Customer Churn Prediction with Python

Predicting Customer Churn with Python

Python is one of the most frequently used programming languages for financial data analysis, with plenty of useful libraries and built-in functionality. In this article, you’ll see how Python’s machine learning libraries can be used for customer churn prediction.

Customer churn is a financial term that refers to the loss of a client or customer—that is, when a customer ceases to interact with a company or business. Similarly, the churn rate is the rate at which customers or clients are leaving a company within a specific period of time. A churn rate higher than a certain threshold can have both tangible and intangible effects on a company’s business success. Ideally, companies like to retain as many customers as they can.

With the advent of advanced data science and machine learning techniques, it’s now possible for companies to identify potential customers who may cease doing business with them in the near future. In this article, you’ll see how a bank can predict customer churn based on different customer attributes such as age, gender, geography, and more. The details of the features used for customer churn prediction are provided in a later section.

Overview: Using Python for Customer Churn Prediction

Python comes with a variety of data science and machine learning libraries that can be used to make predictions based on different features or attributes of a dataset. Python’s scikit-learn library is one such tool. In this article, we’ll use this library for customer churn prediction.

The Dataset: Bank Customer Churn Modeling

The dataset you’ll be using to develop a customer churn prediction model can be downloaded from this kaggle link. Be sure to save the CSV to your hard drive.

Taking a closer look, we see that the dataset contains 14 columns (also known as features or variables). The first 13 columns are the independent variable, while the last column is the dependent variable that contains a binary value of 1 or 0. Here, 1 refers to the case where the customer left the bank after 6 months, and 0 is the case where the customer didn’t leave the bank after 6 months. This is known as a binary classification problem, where you have only two possible values for the dependent variable—in this case, a customer either leaves the bank after 6 months or doesn’t.

It’s important to mention that the data for the independent variables was collected 6 months before the data for the dependent variable, since the task is to develop a machine learning model that can predict whether a customer will leave the bank after 6 months, depending on the current feature values.

You can use machine learning classification algorithms to solve this problem.

Note: All the code in this article is executed using the Spyder IDE for Python.

Here’s an overview of the steps we’ll take in this article:

  1. Importing the libraries
  2. Loading the dataset
  3. Selecting relevant features
  4. Converting categorical columns to numeric ones
  5. Preprocessing the data
  6. Training a machine learning algorithm
  7. Evaluating the machine learning algorithm
  8. Evaluating the dataset features

All right, let’s begin!

#####

# TASK REQUIREMENTS
• 1. In the churn prediction article, can you swap "hard drive" for "local machine" in the passage starting at "The dataset you’ll" and ending at "your hard drive."?
• 2. According to the churn prediction article, how many columns does the bank customer dataset contain?
The material after this point is separate from the churn prediction article.

# SUPPLIED MATERIAL
#####

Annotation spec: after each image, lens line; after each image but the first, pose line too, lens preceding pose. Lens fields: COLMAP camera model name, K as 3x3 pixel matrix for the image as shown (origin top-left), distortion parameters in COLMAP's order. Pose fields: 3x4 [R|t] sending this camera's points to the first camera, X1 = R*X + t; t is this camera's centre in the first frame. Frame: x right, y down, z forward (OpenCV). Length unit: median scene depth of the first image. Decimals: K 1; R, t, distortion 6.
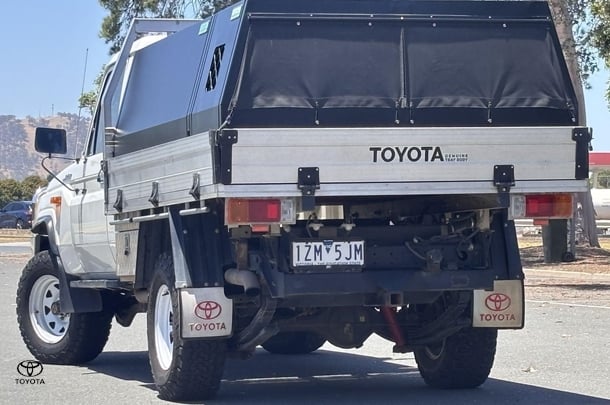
lens RADIAL K [[2123.6, 0, 307.8], [0, 2123.6, 200.6], [0, 0, 1]] dist [0.361409, 0.000000]
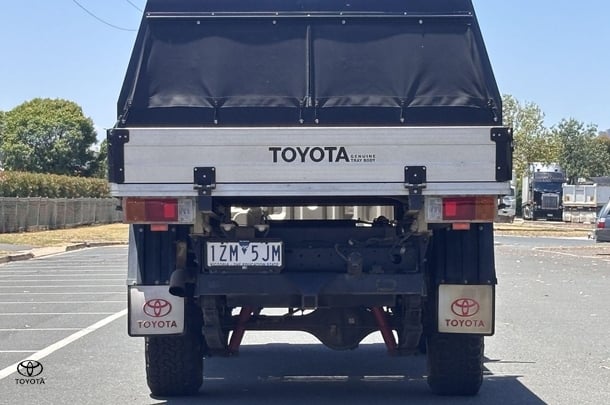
lens RADIAL K [[2022.7, 0, 300.0], [0, 2022.7, 205.4], [0, 0, 1]] dist [0.306287, 0.000000]
pose [[0.954701, 0.012183, -0.297317, 0.315205], [-0.010717, 0.999921, 0.006558, -0.004300], [0.297373, -0.003075, 0.954756, 0.105971]]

#####

# YOUR WRITTEN ANSWERS
• 1.
The dataset you’ll be using to develop a customer churn prediction model can be downloaded from this kaggle link. Be sure to save the CSV to your local machine.

• 2. 14 columns